Where 75% of Mortgageforce's borrowers had been taking fixed rates, this has fallen to only 64% this week.
Katie Tucker, Technical Manager for Mortgageforce comments: "Next week will be as confusing for borrowers; whilst a borrower's choice between a fixed rate and a tracker is largely based on how they expect Bank rate to behave in the next few years, when the price difference between the two is this significant, it's difficult to resist the cheaper one.
"A borrower with 20% deposit considering Nationwide's new rates can have a two year fix at 6.28%, or a tracker at 5.23%. That is a huge difference of 1.05%, which makes a difference of £114 pure interest to the monthly payment on a typical £130,000 mortgage."
Alliance and Leicester and Halifax have also cut their two year tracker rates by up to 0.3%.

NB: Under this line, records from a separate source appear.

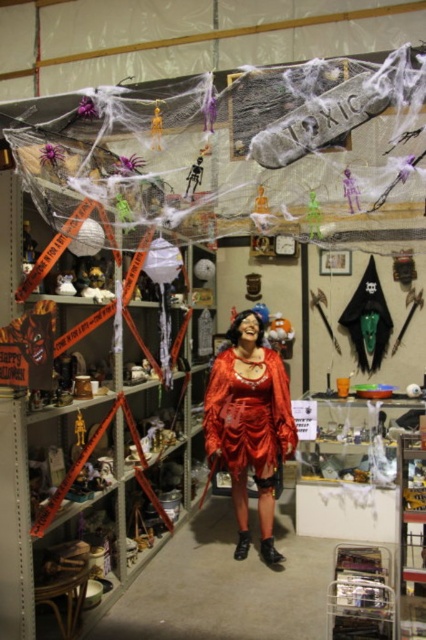
Question: Does orange paper banner at left appear under shiny red dress at center?

Choices:
 (A) yes
 (B) no

Answer: (B)

Question: Can you confirm if shiny red dress at center is wider than green plastic plant at center?

Choices:
 (A) yes
 (B) no

Answer: (A)

Question: Which object appears farthest from the camera in this image?

Choices:
 (A) orange paper banner at left
 (B) clear plastic shelf at center
 (C) shiny red dress at center

Answer: (C)

Question: Among these objects, which one is farthest from the camera?

Choices:
 (A) orange paper banner at left
 (B) shiny red dress at center
 (C) green plastic plant at center

Answer: (B)

Question: Does orange paper banner at left appear over clear plastic shelf at center?

Choices:
 (A) yes
 (B) no

Answer: (A)

Question: Which of the following is the farthest from the observer?

Choices:
 (A) (2, 614)
 (B) (212, 403)

Answer: (B)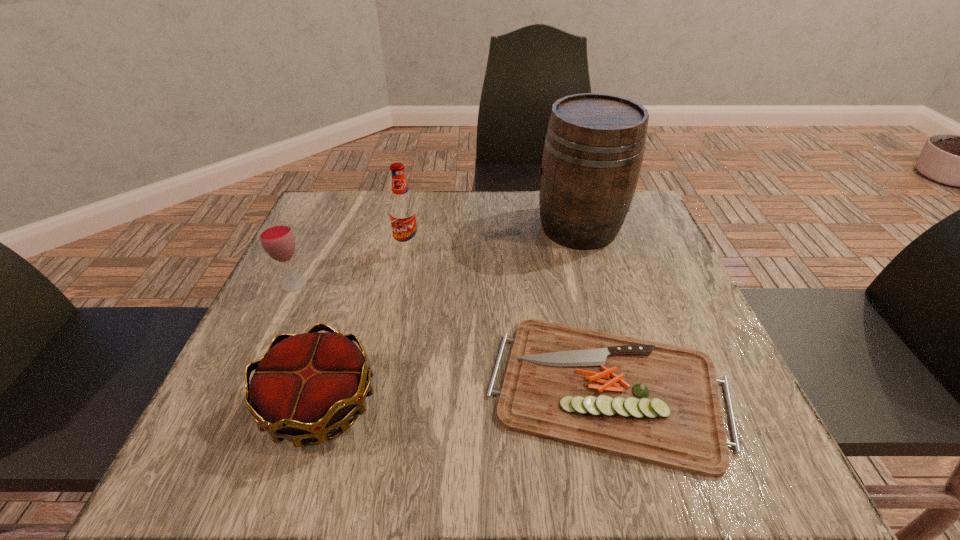
Locate an element on the screen. The image size is (960, 540). cider is located at coordinates (594, 145).

Where is `the second tallest object`? the second tallest object is located at coordinates (403, 214).

Where is `the third tallest object`? This screenshot has width=960, height=540. the third tallest object is located at coordinates (277, 238).

Find the location of a particular element. The width and height of the screenshot is (960, 540). wineglass is located at coordinates (277, 238).

In order to click on the second shortest object in this screenshot , I will do `click(306, 385)`.

Identify the location of chopping board. The height and width of the screenshot is (540, 960). (657, 403).

I want to click on free space located on the side of the tallest object near the bung hole, so click(394, 227).

Image resolution: width=960 pixels, height=540 pixels. I want to click on vacant space located 0.370m on the side of the tallest object near the bung hole, so click(x=390, y=227).

The height and width of the screenshot is (540, 960). Identify the location of free space located 0.250m on the side of the tallest object near the bung hole. (437, 227).

Find the location of `free space located on the front of the fourth shortest object`. free space located on the front of the fourth shortest object is located at coordinates (404, 271).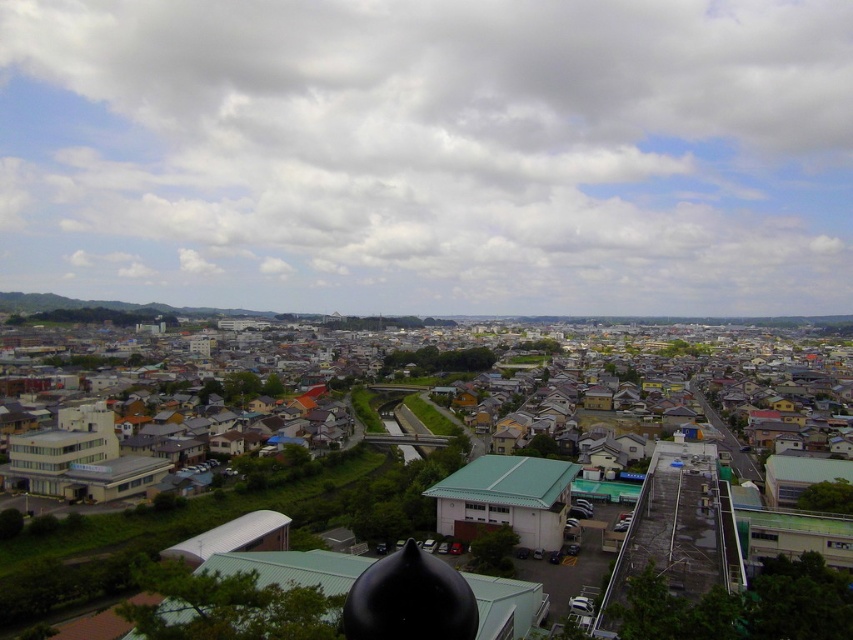
You are standing at the black spherical object in the foreground of the urban scene. You want to take a photo that includes both the point at coordinates (291, 140) and the point at (508, 492). Which point should you focus on first to ensure both are in focus?

You should focus on the point at (291, 140) first because it is closer to you than the point at (508, 492). This ensures that both points will be within the camera lens focus range.

In the scene shown: You are an architect designing a new rooftop garden for the matte gray building at center. Considering the white fluffy cloud at upper center, which direction should the garden face to ensure it gets maximum sunlight without obstruction?

The white fluffy cloud at upper center is located above the matte gray building at center, so the garden should face away from the cloud to avoid shading. A southern orientation might be ideal to maximize sunlight in the northern hemisphere, but adjustments may be needed based on local climate and cloud patterns.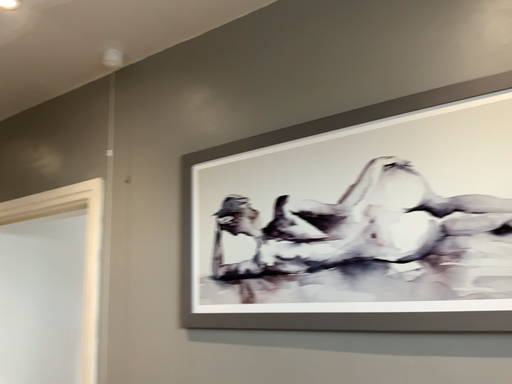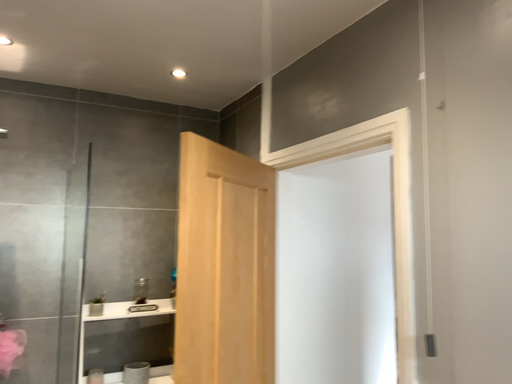
Question: Which way did the camera rotate in the video?

Choices:
 (A) rotated upward
 (B) rotated downward

Answer: (B)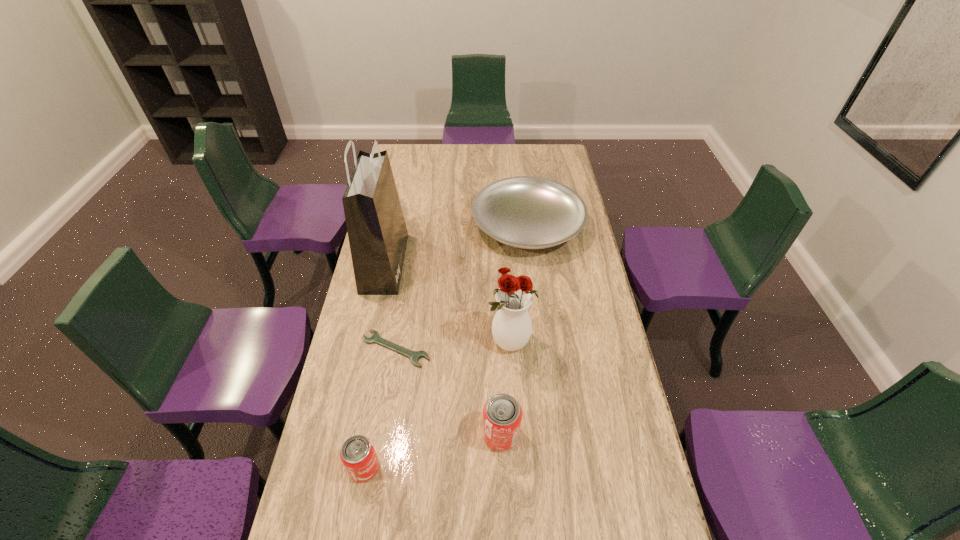
I want to click on free space located 0.290m on the front of the bedpan, so click(x=539, y=323).

Identify the location of vacant space located on the front with handles of the shopping bag. This screenshot has width=960, height=540. (502, 263).

Where is `blank space located on the back of the second tallest object`? blank space located on the back of the second tallest object is located at coordinates (505, 271).

Where is `vacant space positioned on the right of the wrench`? vacant space positioned on the right of the wrench is located at coordinates (458, 349).

Locate an element on the screen. can that is at the left edge is located at coordinates (358, 455).

The height and width of the screenshot is (540, 960). In order to click on shopping bag that is at the left edge in this screenshot , I will do `click(377, 232)`.

Find the location of a particular element. This screenshot has height=540, width=960. wrench that is at the left edge is located at coordinates (414, 356).

You are a GUI agent. You are given a task and a screenshot of the screen. Output one action in this format:
    pyautogui.click(x=<x>, y=<y>)
    Task: Click on the object present at the right edge
    The height and width of the screenshot is (540, 960).
    Given the screenshot: What is the action you would take?
    pyautogui.click(x=527, y=212)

Tucker explains: "The lenders have to keep their split between customers on fixed rates and tracker rates even, to mitigate the risk of their own wholesale costs rising; so they price their fixed and tracker deals to attract attention accordingly."
Tucker concludes: "My advice to people arranging mortgages this week comes down to affordability: If you can afford the monthly payments on a fixed rate, but would not be able to afford more than that, a tracker would pose that risk, so consider the security of the fixed.
These trackers may start low, but you must be sure that you could afford the payments if they did rise."